The derivation of our method is based on a new theoretical result that connects the derivative of KL divergence under smooth transforms with Stein’s identity and a recently proposed kernelized Stein discrepancy.

1. Introduction

target posterior distribution를 구하기 위해서 기존에 세 가지 방법론이 제시되었지만 각각 치명적인 한계를 가지고 있다.

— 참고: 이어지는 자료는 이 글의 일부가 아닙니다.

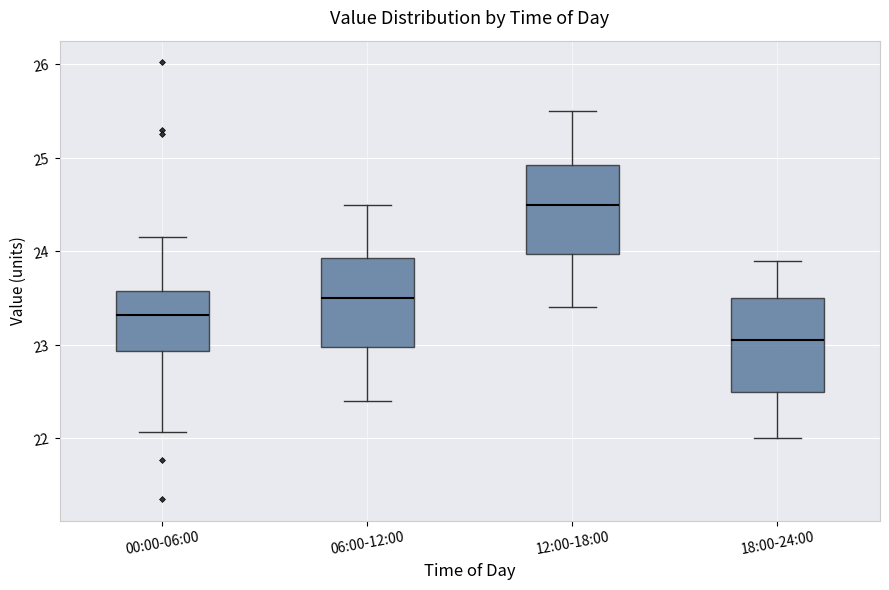

Which box has the highest median line?

12:00-18:00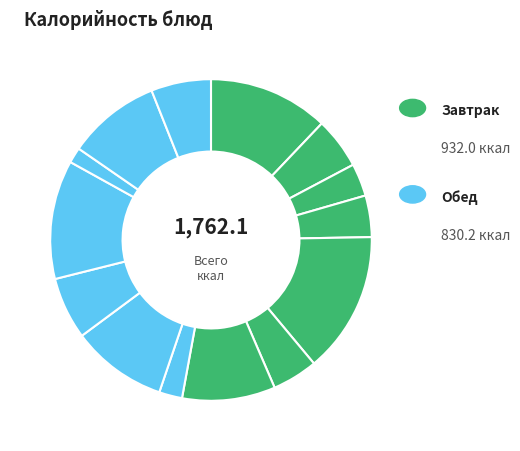

What is the largest slice in the pie chart?

Котлета мясная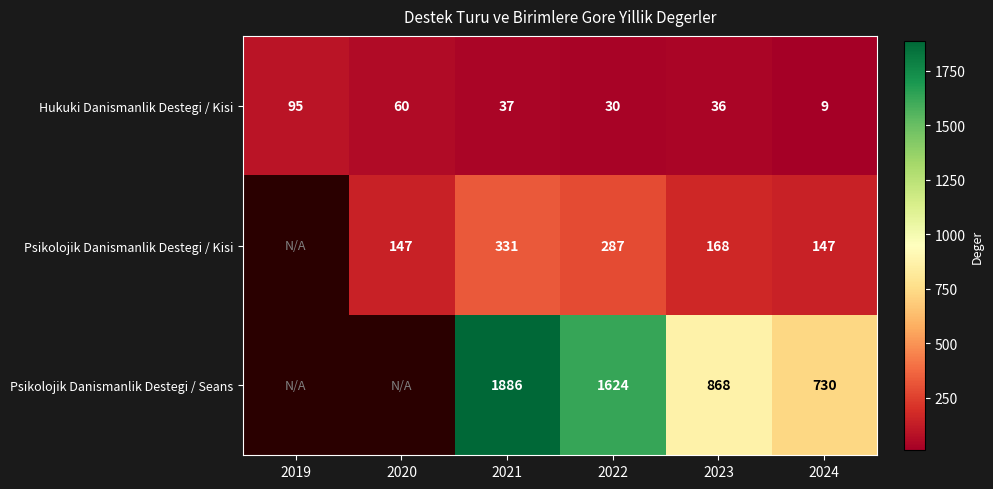

The value of Hukuki Danismanlik Destegi / Kisi at 2020 is 16.0. True or false?

False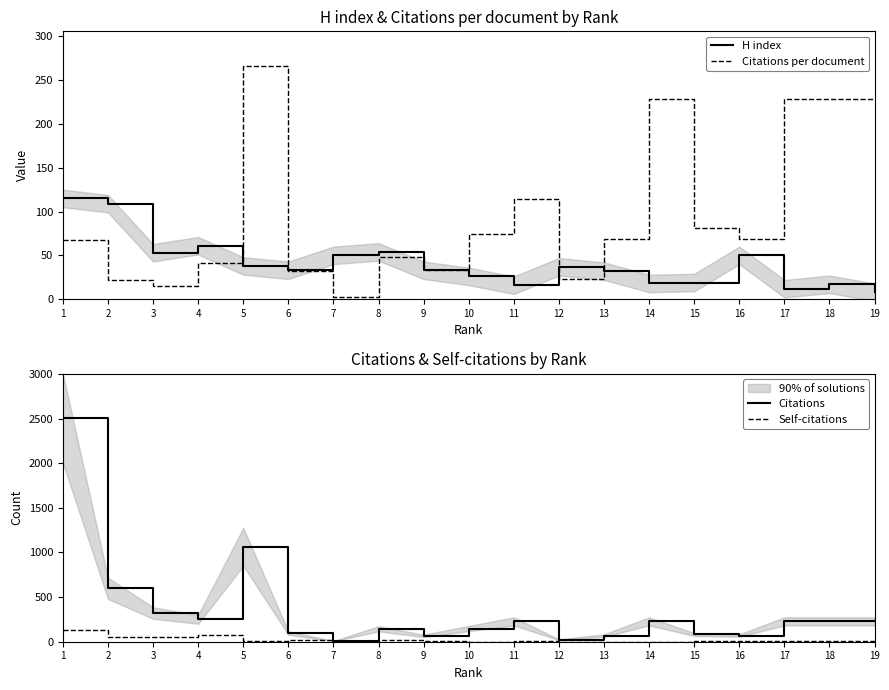

True or false: Citations has more than 2 points higher than both neighbors.

True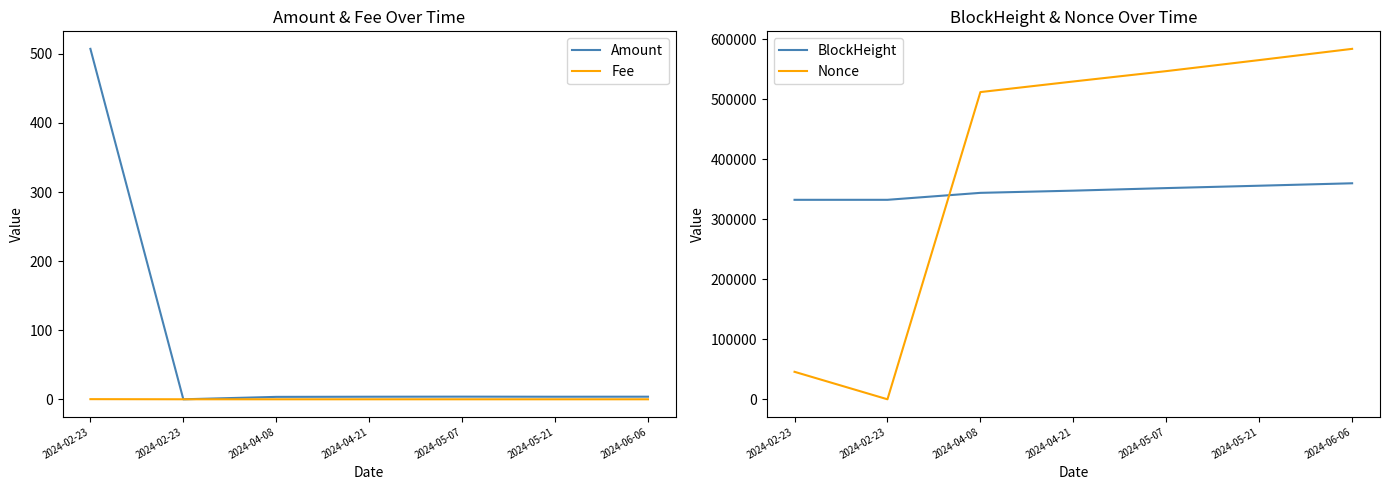

Where does the Nonce series first go above 529677?

2024-05-07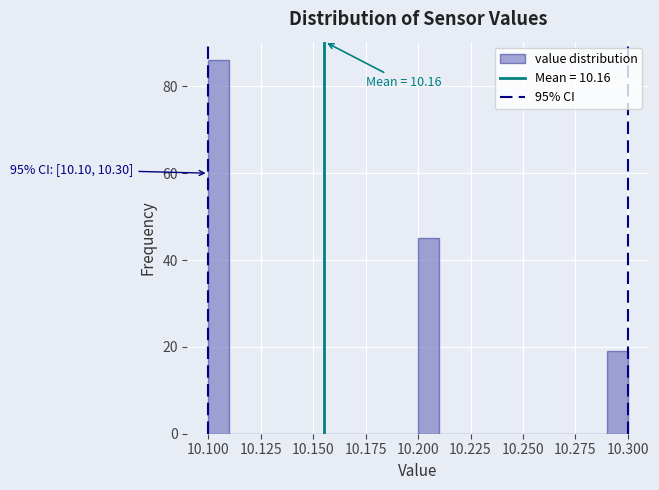

Read against the x-axis, roughly where is the centre of the tallest bar?

10.105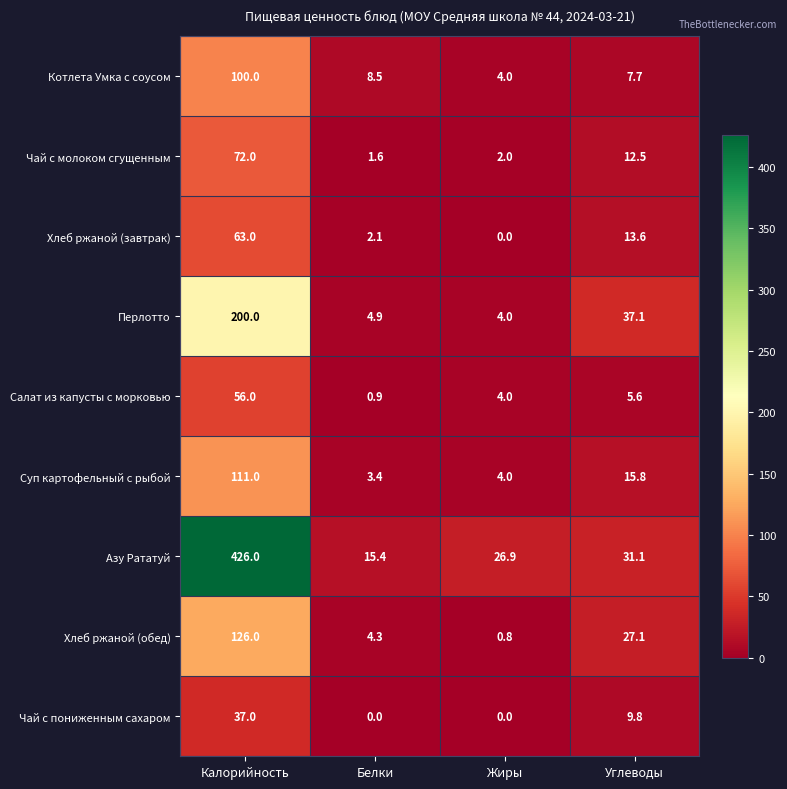

The Салат из капусты с морковью series shows 33.5 at Калорийность. True or false?

False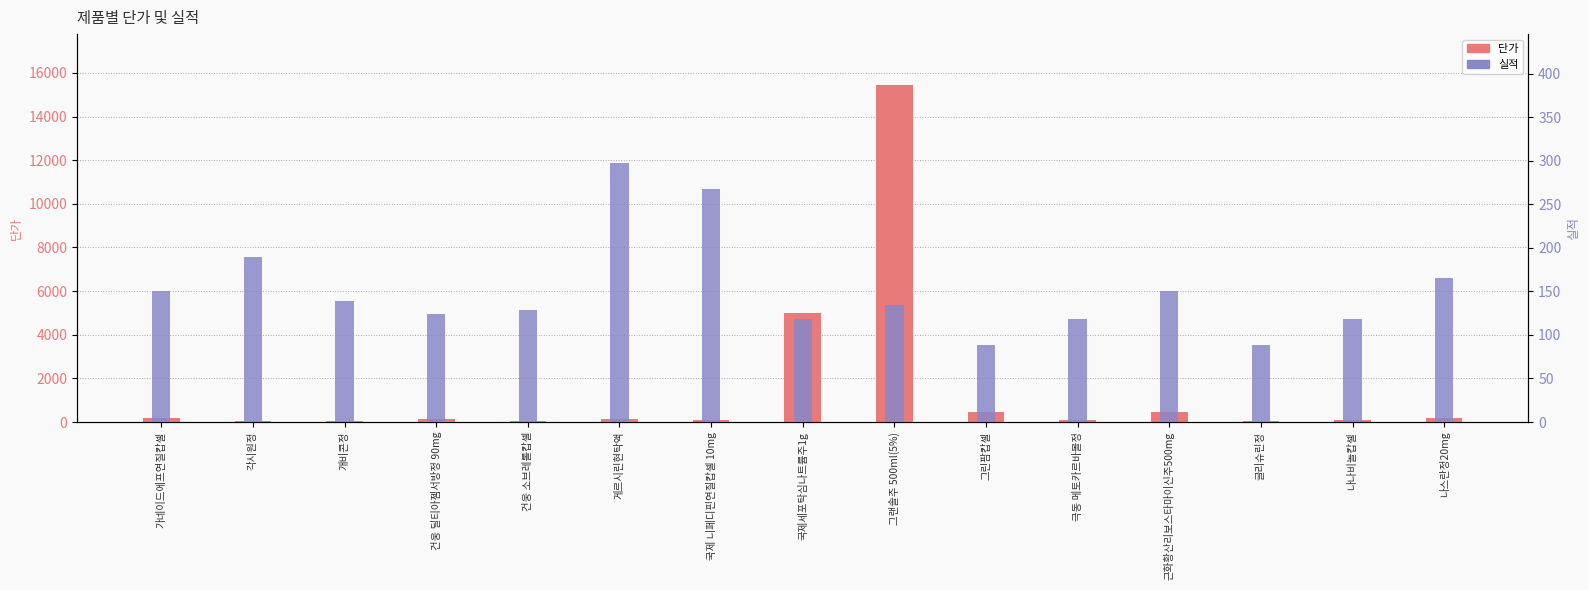

Reading left to right, list all the values displayed in this chart.

단가: 165	42	45	159	54	120	111	4996	15459	448	114	441	51	82	165
실적: 150	190	139	124	129	297	268	118	134	89	118	151	89	118	165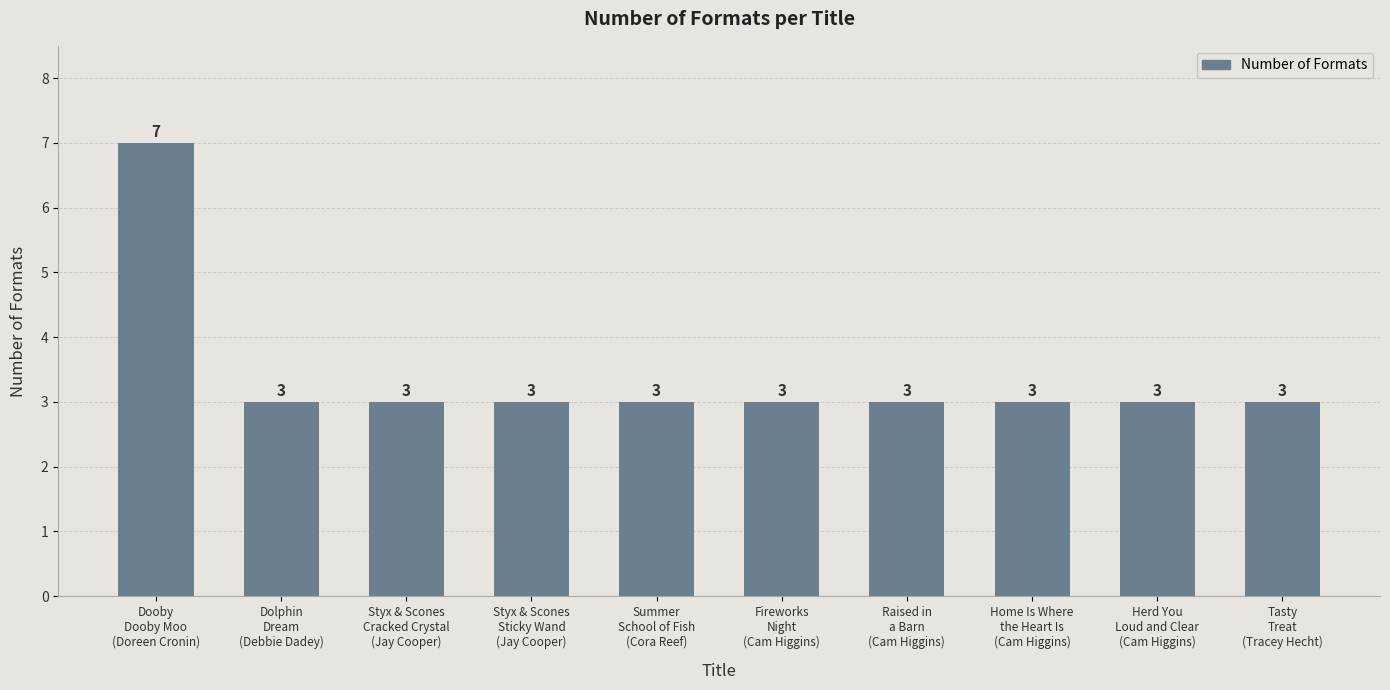

Is it true that the value at Styx & Scones
Cracked Crystal
(Jay Cooper) is 4?

False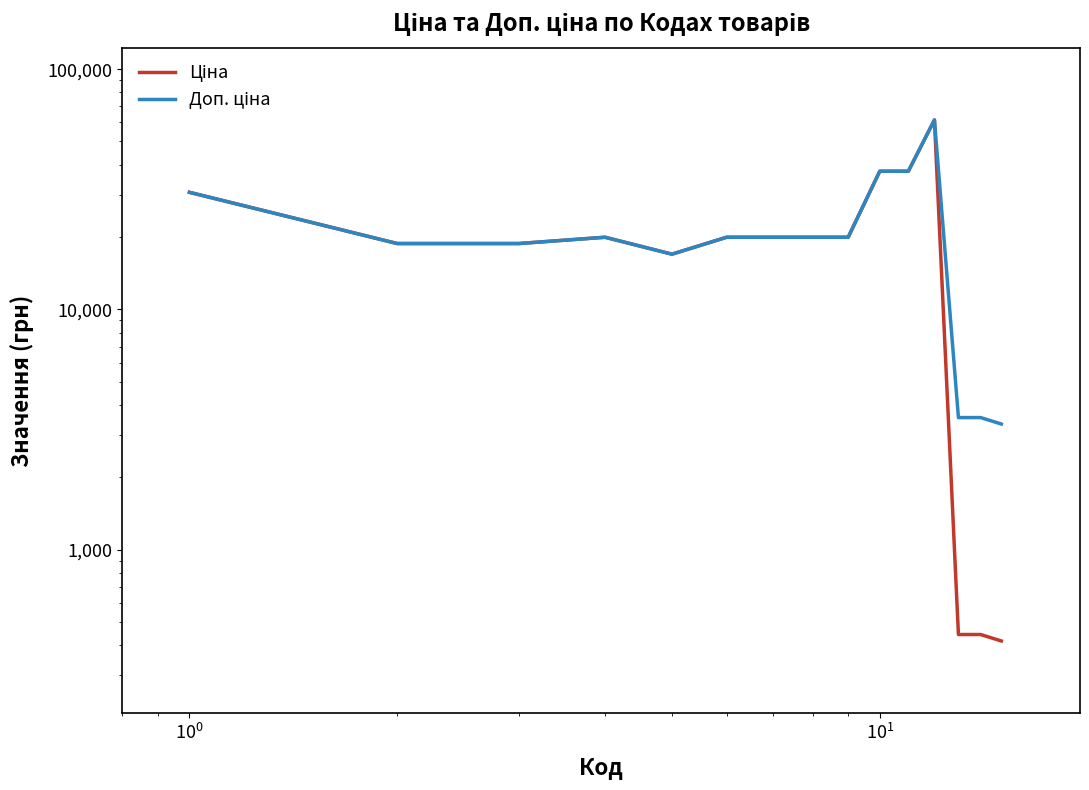

True or false: Доп. ціна has more than 1 interior local peaks.

True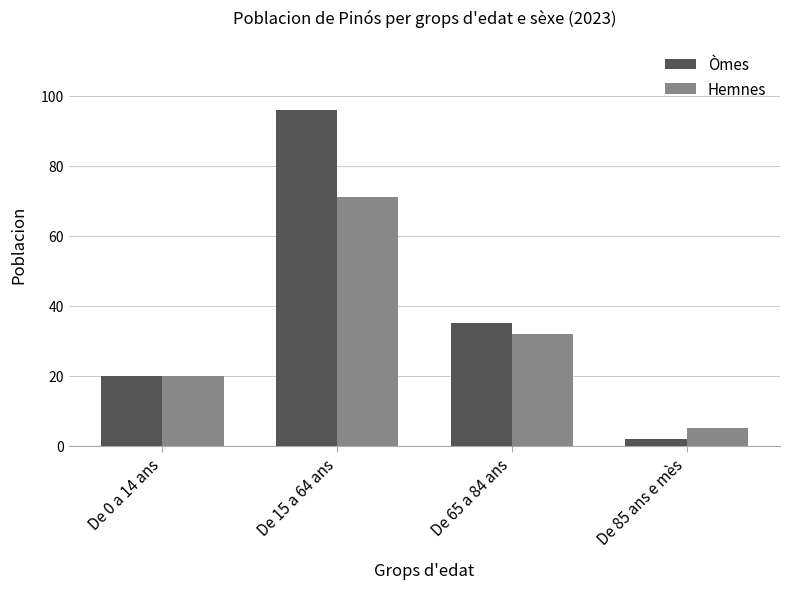

What is the lowest value of the Hemnes series?

5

Bayesian inference : challenge on computing intractable posterior distributions
Markov chain Monte Carlo (MCMC) : often slow and has difficulty accessing the convergence
Variational inference : depend on the set of distributions in which the approximation is deinfed

SVGD

uses a set of particles for approximation. (sampling)
a form of functional gradient descent is performed to minimize the KL divergence and drive the particles to fit the true posterior distribution.
simple form.
can be applied whenever gradient descent can be applied.
reduces to gradient descent for MAP when using only a single particle (svgd는 bayesian approach의 일반화된 버전이다.)
based on theoretical result that connects the derivative of KL divergence with respect to smooth variable transforms and kernelized Stein discrepancy

Contents

Section 2 : Kernelized Stein discrepancy (KSD)
Section 3 : Connection between KSD and KL divergence
Section 4 : Related work
Section 5 : Numerical result
Section 6 : Conclusion

2. Background

Preliminary

Bayesian inference

$x$ : continuous random variable or parameter of interest taking values in $\mathcal{X} \subset \mathbf{R}^d$
$[D_k]$ : a set of independent and identically distributed observation

With $p_0(x)$, Bayesian inference of $x$ involves reasoning with the posterior distribution

\[p(x) := \bar{p}(x)/Z, \;\;\; \bar{p}(x) := p_0(x) \Pi_{k=1}^N p(D_k \vert x), Z = \int \bar{p}(x) ds\]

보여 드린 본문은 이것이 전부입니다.